Rita Tourinho — A sociedade discute pouco muitos temas que são relevantes, principalmente, temas voltados a administração pública. As pessoas ainda são muito preocupadas com seus interesses individuais. Não há preocupação com o coletivo. O interesse só começa quando o que aconteceu em coletivo me atingir individualmente.  

ConJur — O que a senhora acha do pacote anticorrupção do MPF?
Rita Tourinho —
Nós apoiamos, achamos que são medidas importantes, mas, na verdade, não vão mudar o país, porque o nosso problema não é só no Legislativo e Judiciário.  Temos problemas éticos. Temos uma crise ética, de moralidade no nosso país e não são apenas essas medidas que vão mudar o quadro que vivenciamos hoje. 
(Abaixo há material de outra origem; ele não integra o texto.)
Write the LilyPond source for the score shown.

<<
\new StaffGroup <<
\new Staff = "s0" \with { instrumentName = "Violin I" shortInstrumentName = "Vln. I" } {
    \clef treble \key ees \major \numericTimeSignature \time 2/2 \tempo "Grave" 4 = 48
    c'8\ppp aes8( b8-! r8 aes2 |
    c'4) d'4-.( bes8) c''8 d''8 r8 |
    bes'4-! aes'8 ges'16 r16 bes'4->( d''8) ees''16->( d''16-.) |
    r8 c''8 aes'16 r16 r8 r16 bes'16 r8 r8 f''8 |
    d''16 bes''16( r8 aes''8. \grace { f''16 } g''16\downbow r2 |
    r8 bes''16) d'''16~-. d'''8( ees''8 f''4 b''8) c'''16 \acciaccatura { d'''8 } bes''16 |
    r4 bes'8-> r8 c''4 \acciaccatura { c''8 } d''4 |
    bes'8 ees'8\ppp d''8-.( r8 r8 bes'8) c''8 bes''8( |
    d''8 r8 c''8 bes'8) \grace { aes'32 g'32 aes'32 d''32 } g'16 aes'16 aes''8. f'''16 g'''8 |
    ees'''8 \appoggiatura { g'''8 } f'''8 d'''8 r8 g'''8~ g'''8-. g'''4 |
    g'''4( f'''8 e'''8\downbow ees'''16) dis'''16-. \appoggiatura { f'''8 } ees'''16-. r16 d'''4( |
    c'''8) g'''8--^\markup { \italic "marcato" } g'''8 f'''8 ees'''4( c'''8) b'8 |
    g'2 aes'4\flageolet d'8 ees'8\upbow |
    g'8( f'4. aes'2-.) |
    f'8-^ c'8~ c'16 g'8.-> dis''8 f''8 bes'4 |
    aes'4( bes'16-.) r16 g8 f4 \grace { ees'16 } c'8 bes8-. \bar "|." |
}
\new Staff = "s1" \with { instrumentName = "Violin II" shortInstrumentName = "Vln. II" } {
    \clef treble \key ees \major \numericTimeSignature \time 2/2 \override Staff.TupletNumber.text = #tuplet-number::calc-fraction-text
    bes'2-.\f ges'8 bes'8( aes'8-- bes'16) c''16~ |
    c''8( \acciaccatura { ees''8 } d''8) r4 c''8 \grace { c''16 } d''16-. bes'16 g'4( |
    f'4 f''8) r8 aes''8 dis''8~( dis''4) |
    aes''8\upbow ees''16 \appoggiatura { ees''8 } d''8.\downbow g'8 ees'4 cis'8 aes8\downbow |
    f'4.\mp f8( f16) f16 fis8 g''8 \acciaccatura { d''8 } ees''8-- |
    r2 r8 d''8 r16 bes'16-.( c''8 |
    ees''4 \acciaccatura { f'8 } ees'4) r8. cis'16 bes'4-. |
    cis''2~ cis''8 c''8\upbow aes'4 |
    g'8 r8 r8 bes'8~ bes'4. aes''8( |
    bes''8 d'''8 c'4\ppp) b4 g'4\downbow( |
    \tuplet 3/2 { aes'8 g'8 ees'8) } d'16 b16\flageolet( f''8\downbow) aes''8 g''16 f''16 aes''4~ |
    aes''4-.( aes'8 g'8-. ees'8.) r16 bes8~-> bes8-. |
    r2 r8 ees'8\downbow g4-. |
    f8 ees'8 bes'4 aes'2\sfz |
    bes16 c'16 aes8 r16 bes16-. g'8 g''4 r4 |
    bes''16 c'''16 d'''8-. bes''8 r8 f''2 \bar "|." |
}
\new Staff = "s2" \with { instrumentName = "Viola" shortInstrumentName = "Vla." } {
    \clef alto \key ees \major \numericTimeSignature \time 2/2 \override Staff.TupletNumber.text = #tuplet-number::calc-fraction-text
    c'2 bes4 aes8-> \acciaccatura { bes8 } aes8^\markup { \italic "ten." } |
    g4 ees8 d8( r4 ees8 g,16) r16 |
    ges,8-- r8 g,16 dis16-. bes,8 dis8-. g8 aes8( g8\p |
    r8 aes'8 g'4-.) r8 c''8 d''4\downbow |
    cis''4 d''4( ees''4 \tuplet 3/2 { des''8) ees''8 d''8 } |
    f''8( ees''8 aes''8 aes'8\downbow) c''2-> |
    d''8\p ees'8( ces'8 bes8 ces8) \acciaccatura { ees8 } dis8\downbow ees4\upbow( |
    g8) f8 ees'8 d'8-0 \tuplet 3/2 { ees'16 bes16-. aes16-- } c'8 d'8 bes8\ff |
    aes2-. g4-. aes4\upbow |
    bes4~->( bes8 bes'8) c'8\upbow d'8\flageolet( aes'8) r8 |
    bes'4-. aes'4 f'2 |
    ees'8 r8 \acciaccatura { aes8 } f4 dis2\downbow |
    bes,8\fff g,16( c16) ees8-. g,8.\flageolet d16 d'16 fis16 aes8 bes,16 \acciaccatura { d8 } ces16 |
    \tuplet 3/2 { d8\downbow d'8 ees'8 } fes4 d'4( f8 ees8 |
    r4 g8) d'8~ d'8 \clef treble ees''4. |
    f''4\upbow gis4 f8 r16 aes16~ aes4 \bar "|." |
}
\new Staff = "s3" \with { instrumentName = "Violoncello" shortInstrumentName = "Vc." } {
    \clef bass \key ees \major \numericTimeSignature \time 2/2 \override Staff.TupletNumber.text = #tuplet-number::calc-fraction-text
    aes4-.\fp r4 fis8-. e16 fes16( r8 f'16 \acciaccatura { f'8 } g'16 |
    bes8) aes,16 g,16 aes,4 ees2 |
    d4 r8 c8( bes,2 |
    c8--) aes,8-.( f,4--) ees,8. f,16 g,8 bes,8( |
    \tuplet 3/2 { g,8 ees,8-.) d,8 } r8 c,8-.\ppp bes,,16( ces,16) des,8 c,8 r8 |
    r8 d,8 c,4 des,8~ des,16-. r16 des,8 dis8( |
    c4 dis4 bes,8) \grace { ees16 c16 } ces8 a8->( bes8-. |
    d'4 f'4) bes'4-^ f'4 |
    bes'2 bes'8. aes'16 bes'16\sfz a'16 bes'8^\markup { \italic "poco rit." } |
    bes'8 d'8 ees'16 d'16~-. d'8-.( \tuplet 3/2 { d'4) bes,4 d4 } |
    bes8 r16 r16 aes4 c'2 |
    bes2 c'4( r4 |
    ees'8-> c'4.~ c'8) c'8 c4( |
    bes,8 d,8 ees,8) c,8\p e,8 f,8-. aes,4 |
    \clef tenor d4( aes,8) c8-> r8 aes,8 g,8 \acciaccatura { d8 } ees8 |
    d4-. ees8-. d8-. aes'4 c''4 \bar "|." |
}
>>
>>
ConJur — A senhora é contra o teste da integridade?
Rita Tourinho — Do jeito que foi colocado, pode trazer mais prejuízos do que benefício. Acho que tem que ser mais bem explicado. O teste aleatório, que submete qualquer servidor, afronta o princípio de que há uma presunção de que as pessoas vivem com conduta honesta no ambiente de trabalho. O teste aleatório é determinado pela própria administração pública. Quem iria determinar para uma autoridade superior? Podem até dizer que a lei não diferencia, mas todos nós sabemos a realidade. Então, vai ficar de fora do teste as altas autoridades. Temos medo também de ser usado para perseguição, a depender da forma que for colocado. A intenção é boa, mas é problemática. 
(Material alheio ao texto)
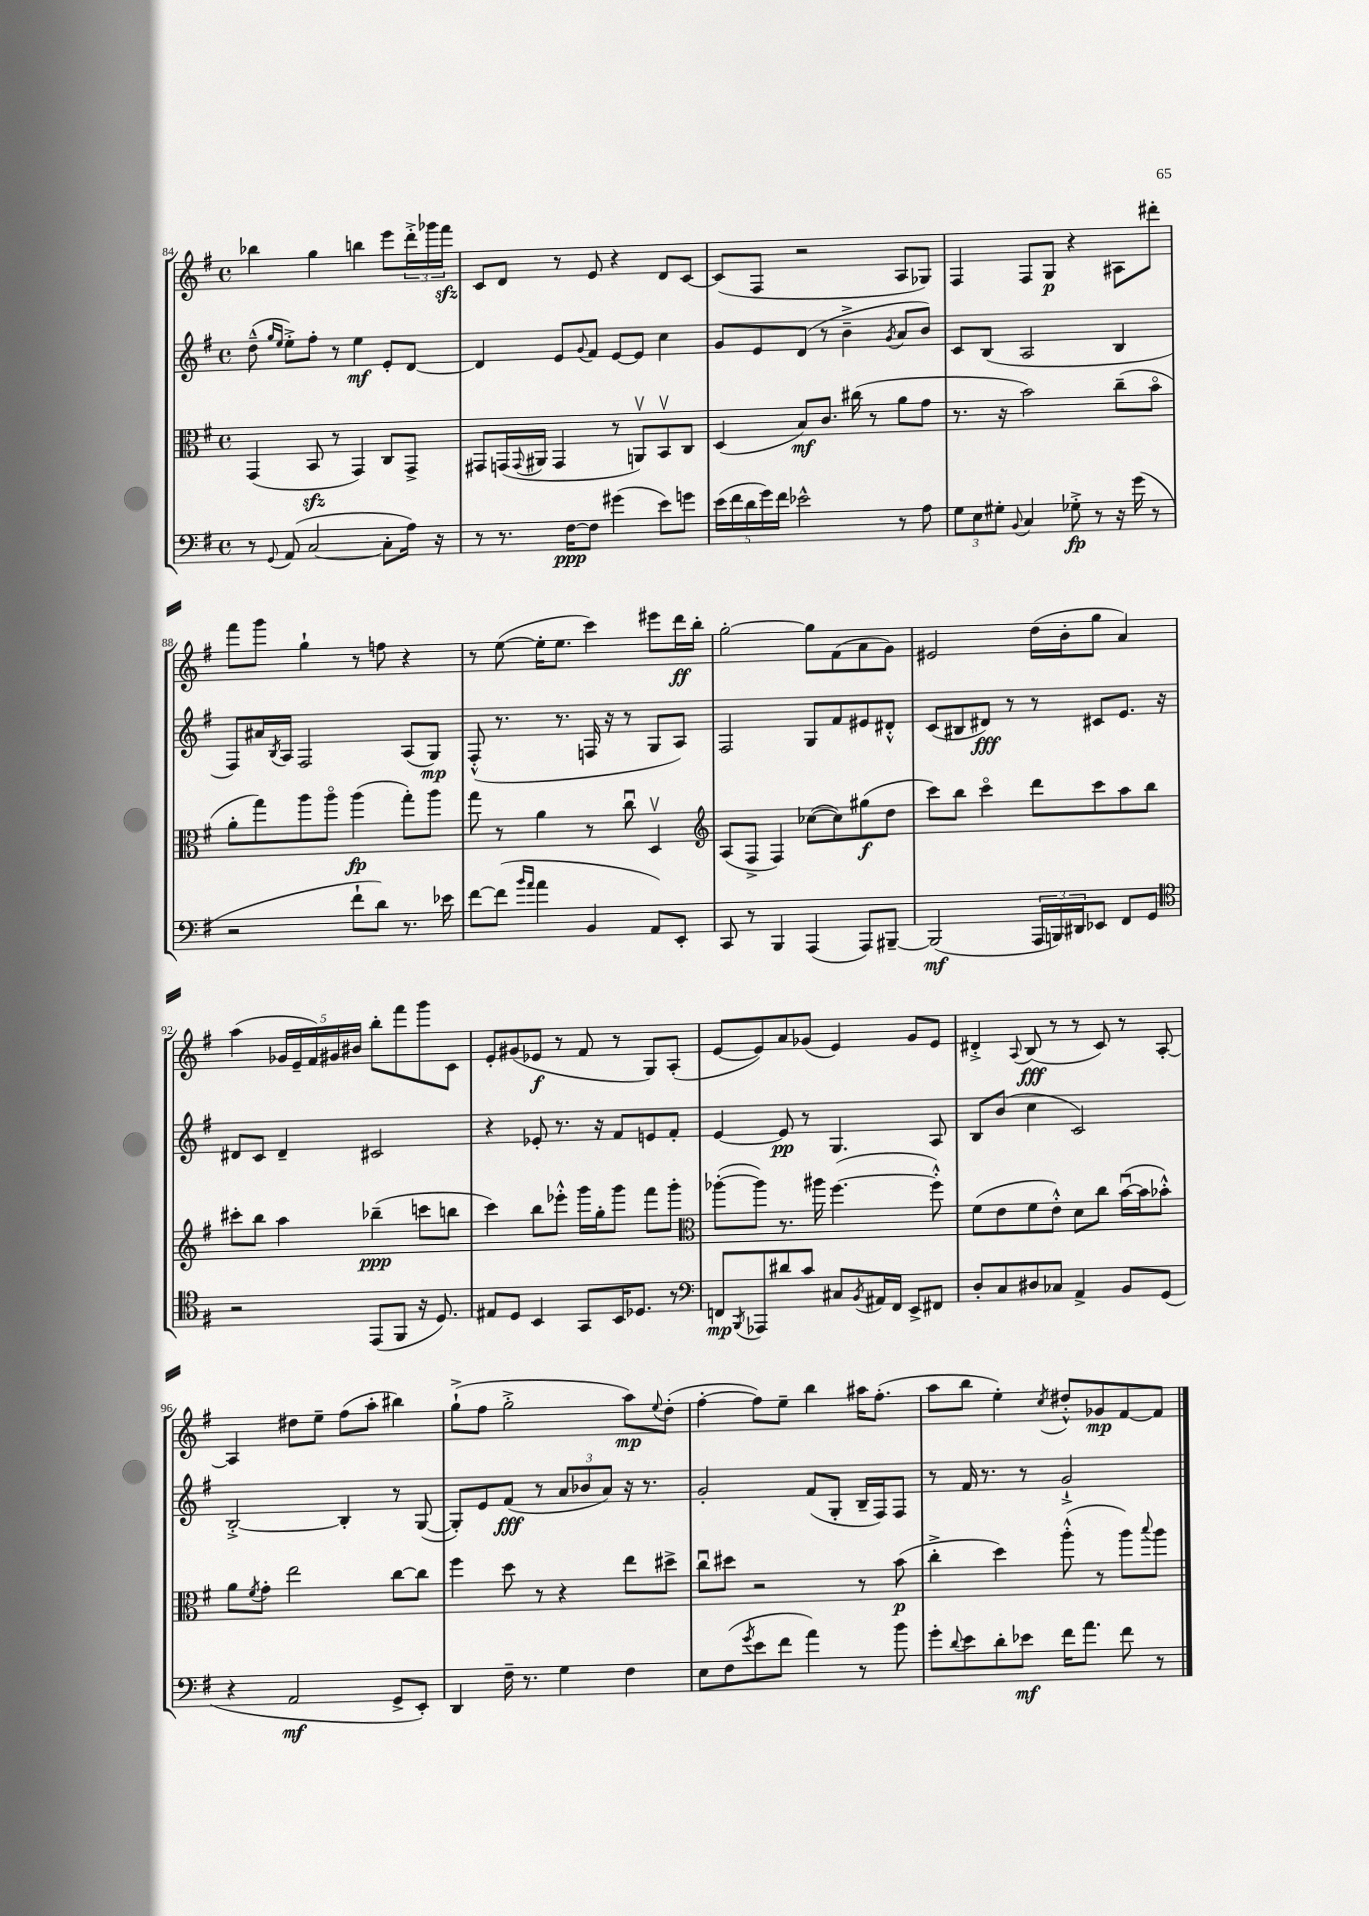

**kern	**dynam	**kern	**dynam	**kern	**dynam	**kern	**dynam
*part4	*part4	*part3	*part3	*part2	*part2	*part1	*part1
*staff4	*staff4	*staff3	*staff3	*staff2	*staff2	*staff1	*staff1
*clefF4	*	*clefC3	*	*clefG2	*	*clefG2	*
*k[f#]	*	*k[f#]	*	*k[f#]	*	*k[f#]	*
*M4/4	*	*M4/4	*	*M4/4	*	*M4/4	*
*met(c)	*	*met(c)	*	*met(c)	*	*met(c)	*
=84	=84	=84	=84	=84	=84	=84	=84
8r	.	(4GG/	.	(8dd~^^\	.	4bb-X\	.
.	.	.	.	16qqgg/LL	.	.	.
8qqGG/	.	.	.	16qqee/JJ	.	.	.
(8AA/	.	.	.	8ee'^\L)	.	.	.
[2C/	.	8BBzz/	.	8ff#'\J	.	4gg\	.
.	.	8r	.	8r	.	.	.
.	.	4GG/)	.	4ee\	mf	4bbn\	.
8C'\L]	.	8C/L	.	8e'/L	.	8eee\L	.
16A\Jk)	.	8GG^/J	.	[8d/J	.	24ddd'^\L	.
.	.	.	.	.	.	24ggg-X\	.
16r	.	.	.	.	.	.	.
.	.	.	.	.	.	24fff#zz\JJ	.
=85	=85	=85	=85	=85	=85	=85	=85
8r	.	8GG#X/L	.	4d/]	.	8c/L	.
8.r	.	(16GGn/L	.	.	.	8d/J	.
.	.	8qqGG/	.	.	.	.	.
.	.	16AA#X/JJ	.	.	.	.	.
.	.	4GG/	.	8e/L	.	8r	.
[16F#\KL	ppp	.	.	.	.	.	.
.	.	.	.	8qqg/	.	.	.
8F#\J]	.	.	.	8f#/J	.	8e/	.
(4g#X\	.	8r	.	[8e/L	.	4r	.
.	.	8AAnv/L)	.	8e/J]	.	.	.
8e\L)	.	8BBv/	.	4cc\	.	8d/L	.
8gn\J	.	8C/J	.	.	.	[8c/J	.
=86	=86	=86	=86	=86	=86	=86	=86
(20e\LL	.	(4D/	.	8g/L	.	(8c/L]	.
20f#\	.	.	.	.	.	.	.
20d\	.	.	.	.	.	.	.
.	.	.	.	8e/	.	8F#/J	.
20g\)	.	.	.	.	.	.	.
20f#\JJ	.	.	.	.	.	.	.
2e-X^^\	.	8B/L)	mf	(8d/J	.	2r	.
.	.	8.c/J	.	8r	.	.	.
.	.	.	.	4b~^\	.	.	.
.	.	(16cc#X\	.	.	.	.	.
.	.	8r	.	.	.	.	.
.	.	.	.	8qg/	.	.	.
8r	.	8a\L	.	8a/L	.	8A/L	.
8A\	.	8g\J	.	8b/J)	.	8G-X/J)	.
=87	=87	=87	=87	=87	=87	=87	=87
12G\L	.	8.r	.	8c/L	.	4F#/	.
12E\	.	.	.	.	.	.	.
.	.	.	.	(8B/J	.	.	.
12G#X'\J	.	.	.	.	.	.	.
.	.	16r	.	.	.	.	.
8qqBB/	.	.	.	.	.	.	.
4C/	.	2b\)	.	2A/	.	8F#/L	.
.	.	.	.	.	.	8G/J	p
8G-X'^\	fp	.	.	.	.	4r	.
8r	.	.	.	.	.	.	.
16r	.	(8cc~\L	.	4B/	.	8A#X\L	.
(16g\	.	.	.	.	.	.	.
8r	.	8b\J	.	.	.	8ddd#X'\J	.
!!LO:LB:g=z
=88	=88	=88	=88	=88	=88	=88	=88
2r	.	8a'\L	.	8F#/L)	.	8fff#\L	.
.	.	8gg\)	.	16a#X/L	.	8ggg\J	.
.	.	.	.	8qB/	.	.	.
.	.	.	.	16A/JJ	.	.	.
.	.	8aa\	.	2F#/	.	4gg`\	.
.	.	8aa\J	.	.	.	.	.
8f#`\L	.	(4aa\	fp	.	.	8r	.
8d\J)	.	.	.	.	.	8ffn\	.
8.r	.	8gg'\L)	.	(8A/L	.	4r	.
.	.	8aa\J	.	8G/J)	mp	.	.
16e-X\	.	.	.	.	.	.	.
=89	=89	=89	=89	=89	=89	=89	=89
[8f#\L	.	8gg\	.	(8F#'^^/	.	8r	.
(8f#\J]	.	8r	.	8.r	.	([8ee\	.
16qqb/LL	.	.	.	.	.	.	.
16qqa/JJ	.	.	.	.	.	.	.
4a\	.	4a\	.	.	.	16ee'\KL]	.
.	.	.	.	8.r	.	8.ee\J	.
4BB/	.	8r	.	16Fn/	.	4ccc\)	.
.	.	.	.	16r	.	.	.
.	.	8ccu\	.	8r	.	.	.
8AA/L)	.	4Dv/	.	8G/L	.	8eee#X\L	.
8EE'/J	.	.	.	8A/J)	.	16ddd\L	ff
.	.	.	.	.	.	16bb'\JJ	.
=90	=90	=90	=90	=90	=90	=90	=90
*	*	*clefG2	*	*	*	*	*
8CC/	.	(8A/L	.	2F#/	.	[2gg'\	.
8r	.	8F#^/J	.	.	.	.	.
4BBB/	.	4F#/)	.	.	.	.	.
(4AAA/	.	([8cc-X\L	.	8G/L	.	8gg\L]	.
.	.	8cc-\])	.	8f#/	.	(8f#\	.
8AAA/L)	.	(8gg#X\	f	8e#X/	.	8a\	.
[8BBB#X~/J	.	8dd\J	.	8d#X'^^/J	.	8g\J)	.
=91	=91	=91	=91	=91	=91	=91	=91
(2BBB#/]	mf	8ccc\L)	.	(8c/L	.	2e#X/	.
.	.	8bb\J	.	8B#X/	.	.	.
.	.	4ccc\	.	8d#X/J)	fff	.	.
.	.	.	.	8r	.	.	.
24AAA/LL	.	8ddd\L	.	8r	.	(16dd\LL	.
24BBBn/)	.	.	.	.	.	.	.
.	.	.	.	.	.	16b'\J	.
24DD#X/J	.	.	.	.	.	.	.
8EE-X/J	.	8ccc\	.	8c#X/L	.	8gg\J	.
8FF#/L	.	8aa\	.	8.e/J	.	4a/)	.
8GG/J	.	8bb\J	.	.	.	.	.
.	.	.	.	16r	.	.	.
!!LO:LB:g=z
=92	=92	=92	=92	=92	=92	=92	=92
*clefC4	*	*	*	*	*	*	*
2r	.	8ccc#X'\L	.	8d#X/L	.	(4aa\	.
.	.	8bb\J	.	8c/J	.	.	.
.	.	4aa\	.	4d#~/	.	20g-X/LL	.
.	.	.	.	.	.	20e~/	.
.	.	.	.	.	.	20f#/)	.
.	.	.	.	.	.	20g#X/	.
.	.	.	.	.	.	20b#X/JJ	.
(8EE/L	.	(4bb-X~\	ppp	2c#X/	.	8bb'\L	.
8FF#/J	.	.	.	.	.	8fff#\	.
16r	.	8cccn\L	.	.	.	8ggg\	.
8.D/)	.	.	.	.	.	.	.
.	.	8bbn\J	.	.	.	8c\J	.
=93	=93	=93	=93	=93	=93	=93	=93
8E#X/L	.	4ccc\)	.	4r	.	8e'/L	.
8D/J	.	.	.	.	.	(8g#X/	.
4BB/	.	8bb\L	.	8e-X'/	.	8e-X/J	f
.	.	8eee-X'^^\J	.	8.r	.	8r	.
8GG/L	.	16ggg\LL	.	.	.	8f#/	.
.	.	16gg'\J	.	16r	.	.	.
16BB/K	.	8ggg\J	.	8f#/L	.	8r	.
8.D-X/J	.	.	.	.	.	.	.
.	.	8fff#\L	.	8en/	.	8G/L)	.
8r	.	8ggg'\J	.	8f#'/J	.	(8A'/J	.
=94	=94	=94	=94	=94	=94	=94	=94
*clefF4	*	*clefC3	*	*	*	*	*
8FFn/L	mp	([8aa-X'\L	.	[4e/	.	[8e/L	.
8qBBB/	.	.	.	.	.	.	.
8AAA-X/	.	8aa-\J])	.	.	.	8e/])	.
8d#X/	.	8.r	.	8e/]	pp	8a/	.
8c/J	.	.	.	8r	.	(8g-X/J	.
.	.	16aa#X\	.	.	.	.	.
8C#X/L	.	([4.ff#\	.	4.G/	.	4e/)	.
8qBB/	.	.	.	.	.	.	.
16AA#X/L	.	.	.	.	.	.	.
16FF/JJ	.	.	.	.	.	.	.
8EE^/L	.	.	.	.	.	8g-/L	.
8FF#X/J	.	8ff#'^^\])	.	8A/	.	8e/J	.
=95	=95	=95	=95	=95	=95	=95	=95
8D'/L	.	(8f#\L	.	8B/L	.	4d#X'^/	.
8C/	.	8e\	.	(8b/J	.	.	.
.	.	.	.	.	.	8qqA/	.
8D#X/	.	8f#\	.	4cc\	.	(8B/	fff
8C-X/J	.	8e'^^\J)	.	.	.	8r	.
4AA^/	.	8d\L	.	2c/)	.	8r	.
.	.	8cc\J	.	.	.	8c/)	.
8BB/L	.	([16bu\LL	.	.	.	8r	.
.	.	16b\J]	.	.	.	.	.
(8GG/J	.	8b-X'^^\J)	.	.	.	[8A'/	.
!!LO:LB:g=z
=96	=96	=96	=96	=96	=96	=96	=96
4r	.	8a\L	.	[2B'^/	.	4A/]	.
.	.	8qf#/	.	.	.	.	.
.	.	8g'\J	.	.	.	.	.
2AA/	mf	2ee\	.	.	.	8dd#X\L	.
.	.	.	.	.	.	8ee~\J	.
.	.	.	.	4B'/]	.	(8ff#\L	.
.	.	.	.	.	.	8aa'\J	.
8GG^/L	.	[8cc\L	.	8r	.	4bb#X\)	.
8EE'/J)	.	8cc\J]	.	([8G/	.	.	.
=97	=97	=97	=97	=97	=97	=97	=97
4DD/	.	4ff#\	.	8G'/L])	.	(8gg`^\L	.
.	.	.	.	8e/	.	8ff#\J	.
16F#~\	.	8dd\	.	(8f#/J	fff	2gg'^\	.
8.r	.	.	.	.	.	.	.
.	.	8r	.	8r	.	.	.
4G\	.	4r	.	12a/L	.	.	.
.	.	.	.	12b-X/	.	.	.
.	.	.	.	12a/J)	.	.	.
4F#\	.	8ee\L	.	16r	.	8aa\L)	mp
.	.	.	.	8.r	.	.	.
.	.	.	.	.	.	8qqee/	.
.	.	8dd#X^\J	.	.	.	(8dd'\J	.
=98	=98	=98	=98	=98	=98	=98	=98
8E\L	.	8ccu\L	.	2g'/	.	[4ff#'\	.
(8F#\	.	8dd#X\J	.	.	.	.	.
8qg/	.	.	.	.	.	.	.
8e\	.	2r	.	.	.	8ff#\L])	.
8f#\J	.	.	.	.	.	8ee~\J	.
4a\)	.	.	.	(8f#/L	.	4bb\	.
.	.	.	.	8G'/J	.	.	.
8r	.	8r	.	16B~/LL	.	16aa#X\KL	.
.	.	.	.	16F#/J)	.	(8.ff#'\J	.
8b\	.	(8b\	p	8F#/J	.	.	.
=99	=99	=99	=99	=99	=99	=99	=99
8g'\L	.	4cc'^\	.	8r	.	8aa\L	.
8qqd/	.	.	.	.	.	.	.
8e\	.	.	.	16f#/	.	8bb\J	.
.	.	.	.	8.r	.	.	.
8d'\	.	4dd\)	.	.	.	4ee'\)	.
8e-X\J	mf	.	.	8r	.	.	.
.	.	.	.	.	.	8qcc/	.
16f#\KL	.	(8aa'^^\	.	2g`^/	.	8dd#X'^^/L	.
8.a\J	.	.	.	.	.	.	.
.	.	8r	.	.	.	8g-X/	mp
8f#\	.	8aa\L)	.	.	.	[8f#/	.
.	.	8qqbb/	.	.	.	.	.
8r	.	8aa\J	.	.	.	8f#/J]	.
==	==	==	==	==	==	==	==
*-	*-	*-	*-	*-	*-	*-	*-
ConJur — O STF proibiu membros do Ministério Público de assumir cargos públicos fora do âmbito da instituição. Qual é a sua opinião sobre essa decisão? 
Rita Tourinho — É correta, mas há uma certa incoerência, porque a gente tem deve ter uma postura isenta no Ministério Público. A partir do momento que pega um membro do Ministério Público e coloca dentro da administração pública, ele obviamente tem que colher os princípios da instituição. Acho que é uma questão bem discutida. Sei que é uma situação contraditória, mas é um tema que já chegou ao Supremo Tribunal Federal e a única coisa que nós temos que fazer é acatar. 

ConJur — O atual sistema de escolha do procurador geral da Justiça deve ser mudado?
Rita Tourinho — Acho que o fato do procurador de Justiça ser escolhido pelo governador não lhe traz nenhuma postura de submissão. Pelo contrário, é capaz de ter uma relação boa e de respeito mútuo, sem nenhum tipo de interferência.